BEGIN

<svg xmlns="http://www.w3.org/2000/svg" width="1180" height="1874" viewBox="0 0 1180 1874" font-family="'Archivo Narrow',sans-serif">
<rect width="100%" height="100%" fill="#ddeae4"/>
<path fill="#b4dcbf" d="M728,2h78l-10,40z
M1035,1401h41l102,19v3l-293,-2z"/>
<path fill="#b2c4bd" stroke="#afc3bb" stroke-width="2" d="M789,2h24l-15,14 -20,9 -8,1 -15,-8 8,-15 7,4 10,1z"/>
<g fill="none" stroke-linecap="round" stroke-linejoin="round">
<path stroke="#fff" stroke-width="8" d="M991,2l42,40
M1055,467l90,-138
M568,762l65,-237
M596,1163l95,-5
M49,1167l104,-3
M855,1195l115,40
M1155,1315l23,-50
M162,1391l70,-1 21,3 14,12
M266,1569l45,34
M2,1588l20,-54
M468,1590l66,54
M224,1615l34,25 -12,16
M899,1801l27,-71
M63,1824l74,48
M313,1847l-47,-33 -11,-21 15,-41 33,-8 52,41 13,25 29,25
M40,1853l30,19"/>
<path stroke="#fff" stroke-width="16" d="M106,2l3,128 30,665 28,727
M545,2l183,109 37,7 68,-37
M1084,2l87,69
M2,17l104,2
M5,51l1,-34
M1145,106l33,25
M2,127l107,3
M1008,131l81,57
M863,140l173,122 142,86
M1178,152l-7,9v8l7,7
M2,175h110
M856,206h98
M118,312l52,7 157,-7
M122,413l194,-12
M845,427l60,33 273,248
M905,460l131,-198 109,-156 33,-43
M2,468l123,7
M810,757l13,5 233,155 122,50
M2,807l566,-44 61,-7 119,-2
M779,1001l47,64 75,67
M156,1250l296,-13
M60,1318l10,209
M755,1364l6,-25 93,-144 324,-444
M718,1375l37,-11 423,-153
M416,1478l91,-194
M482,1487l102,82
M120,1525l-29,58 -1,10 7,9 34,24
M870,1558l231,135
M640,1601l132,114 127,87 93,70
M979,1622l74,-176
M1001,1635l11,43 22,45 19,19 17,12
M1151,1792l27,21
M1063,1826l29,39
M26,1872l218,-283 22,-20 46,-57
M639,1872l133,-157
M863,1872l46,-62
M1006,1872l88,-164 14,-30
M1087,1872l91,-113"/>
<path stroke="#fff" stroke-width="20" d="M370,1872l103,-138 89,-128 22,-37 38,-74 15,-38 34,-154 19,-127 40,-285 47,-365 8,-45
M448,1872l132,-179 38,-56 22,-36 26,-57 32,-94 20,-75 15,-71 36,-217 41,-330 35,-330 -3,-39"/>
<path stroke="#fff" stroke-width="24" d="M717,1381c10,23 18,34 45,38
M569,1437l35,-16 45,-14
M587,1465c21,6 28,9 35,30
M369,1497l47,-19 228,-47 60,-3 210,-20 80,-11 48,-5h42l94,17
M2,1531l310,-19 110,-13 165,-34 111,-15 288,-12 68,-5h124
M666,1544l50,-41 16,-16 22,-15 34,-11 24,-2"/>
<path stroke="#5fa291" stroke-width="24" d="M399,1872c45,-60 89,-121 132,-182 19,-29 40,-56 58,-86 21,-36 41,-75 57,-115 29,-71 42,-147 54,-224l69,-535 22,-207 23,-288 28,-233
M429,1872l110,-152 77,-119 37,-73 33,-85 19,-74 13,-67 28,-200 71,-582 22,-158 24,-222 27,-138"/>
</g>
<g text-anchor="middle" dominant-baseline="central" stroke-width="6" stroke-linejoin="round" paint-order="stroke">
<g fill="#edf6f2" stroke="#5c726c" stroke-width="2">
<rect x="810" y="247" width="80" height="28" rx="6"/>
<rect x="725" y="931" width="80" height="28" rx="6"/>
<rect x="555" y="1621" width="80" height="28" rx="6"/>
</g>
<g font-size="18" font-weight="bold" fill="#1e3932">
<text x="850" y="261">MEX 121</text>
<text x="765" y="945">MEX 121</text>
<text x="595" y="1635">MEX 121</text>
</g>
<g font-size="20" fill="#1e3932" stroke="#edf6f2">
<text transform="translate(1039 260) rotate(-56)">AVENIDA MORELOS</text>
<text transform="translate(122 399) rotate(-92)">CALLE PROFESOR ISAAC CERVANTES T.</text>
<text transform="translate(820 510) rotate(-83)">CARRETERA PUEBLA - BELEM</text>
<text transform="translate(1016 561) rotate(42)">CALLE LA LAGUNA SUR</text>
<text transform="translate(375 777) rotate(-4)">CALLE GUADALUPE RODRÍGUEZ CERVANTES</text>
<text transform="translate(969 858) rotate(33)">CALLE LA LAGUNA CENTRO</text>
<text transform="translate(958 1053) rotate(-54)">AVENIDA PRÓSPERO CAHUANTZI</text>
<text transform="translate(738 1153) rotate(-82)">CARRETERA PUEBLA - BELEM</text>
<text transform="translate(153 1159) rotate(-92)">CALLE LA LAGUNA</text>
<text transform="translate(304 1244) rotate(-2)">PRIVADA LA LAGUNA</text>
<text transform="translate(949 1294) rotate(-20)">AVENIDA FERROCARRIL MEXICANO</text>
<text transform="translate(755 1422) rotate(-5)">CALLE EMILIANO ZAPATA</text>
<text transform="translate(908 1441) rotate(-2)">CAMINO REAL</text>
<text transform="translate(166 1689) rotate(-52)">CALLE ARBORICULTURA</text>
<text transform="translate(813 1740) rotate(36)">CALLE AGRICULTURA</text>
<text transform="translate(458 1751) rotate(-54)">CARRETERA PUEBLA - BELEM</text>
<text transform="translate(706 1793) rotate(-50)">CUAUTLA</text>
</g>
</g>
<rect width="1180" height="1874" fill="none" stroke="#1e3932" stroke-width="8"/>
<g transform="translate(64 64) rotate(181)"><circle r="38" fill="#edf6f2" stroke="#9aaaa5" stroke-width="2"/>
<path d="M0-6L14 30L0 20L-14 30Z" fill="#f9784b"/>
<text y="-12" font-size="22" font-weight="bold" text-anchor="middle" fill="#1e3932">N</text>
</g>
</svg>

END

* **Activity**:
Among the records above, determine how many lines contain "weight", then report the number only.

* **Written response**:
2